Access to housing data is often out of reach to government agencies as well as the public.

Because Missouri doesn't require the disclosure of home sales prices, property appraisals by local assessors often have little grounding in reality and instead rely the subjective judgement of local assessors.

How price affects access

A map of counties using GIS technology for storing and analyzing land records shows that its use directly correlates to population density and real estate activity.

Forty percent of the 115 counties in Missouri currently use GIS and an estimated sixty four percent will have it in the next year. Of that percentage, ten counties refused to provide the News-Leader with copies of the data at any price.


"The GIS statute is a terribly written law," James Klahr of the attorney general's office said of the law that governs how the information is to be shared.

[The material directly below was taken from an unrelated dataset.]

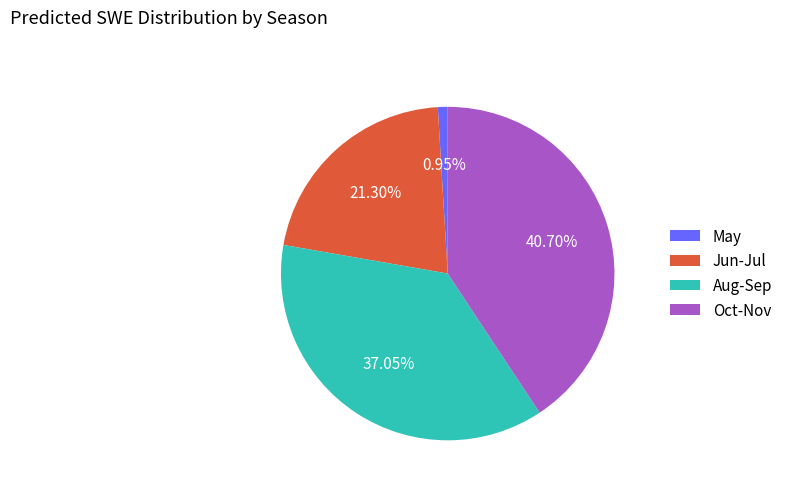

Which slice is the largest?

Oct-Nov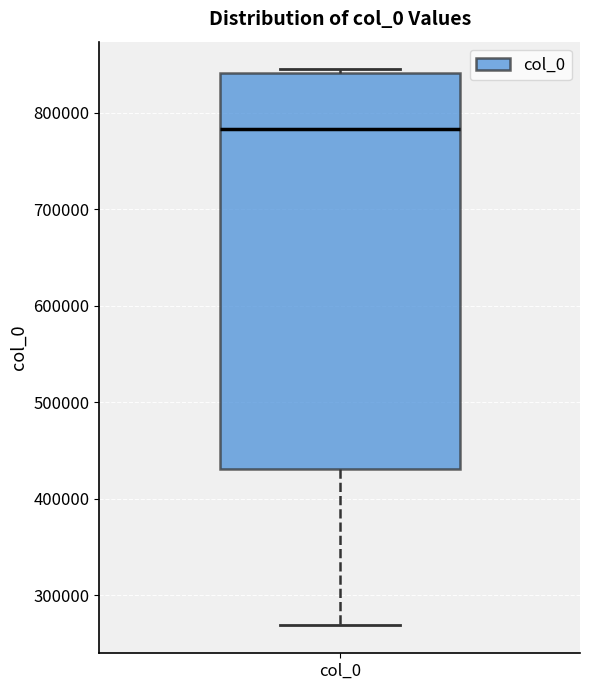

Read this box plot against the y-axis: the position of the median line, the range covered by the box, and the ends of both whiskers. The values are not printed on the chart, so give them approximately, as read against the axis.

median 780000, box 430000 to 840000, whiskers 270000 to 840000 (just above the box's upper edge)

If the varying prices and differences in access to the data don't illustrate the inconsistency written into the statute, then the sharp contrast between how state government and county governments interpret the law is blinding.

The state of Missouri's policy in regards to GIS data is to post every file that doesn't violate privacy or security to the state-run Missouri Spatial Data Information Service web site so that any person can download it at anytime for free said State Geographic Information Officer Tim Haithcoat.

"In many cases the law needs to come up to speed on how to interpret data sharing," said Haithcoat.

Right now the state is in the midst of discussing GIS data sharing policy and should have an answer by early next spring.

"I would come down on the side of sharing everything we can," said Haithcoat.

Even then, a state policy could not mandate a change in the practices of county government.

So what then is to stop a county such as Greene from next year charging $20,300 for its GIS data like Jackson County does?

Greene County spokeswoman Jenny Filmer Edwards said the question is leading and declined to answer.

According to documents from the county assessor's office and developers such as Fitzgerald, Greene County provides access to the shapefiles via a subscription FTP site on the county's web site.

When the News-Leader asked Edwards and Information Services Director Jason Kerr why the county charged the public anything to access the FTP site, Kerr denied that the files were available online. He appeared surprised to discover such an FTP even existed when the News-Leader guided him to the site on his own computer.

The pay-for-access FTP site is available under the "public information" section of Greene County's web site.

"Government ought to be providing data in the most expedient and cheapest way," said Charles Davis, a University of Missouri professor and co-author of a 2002 paper on public access to GIS data. "Instead, they do it in the most expensive way. It's illogical," said Davis.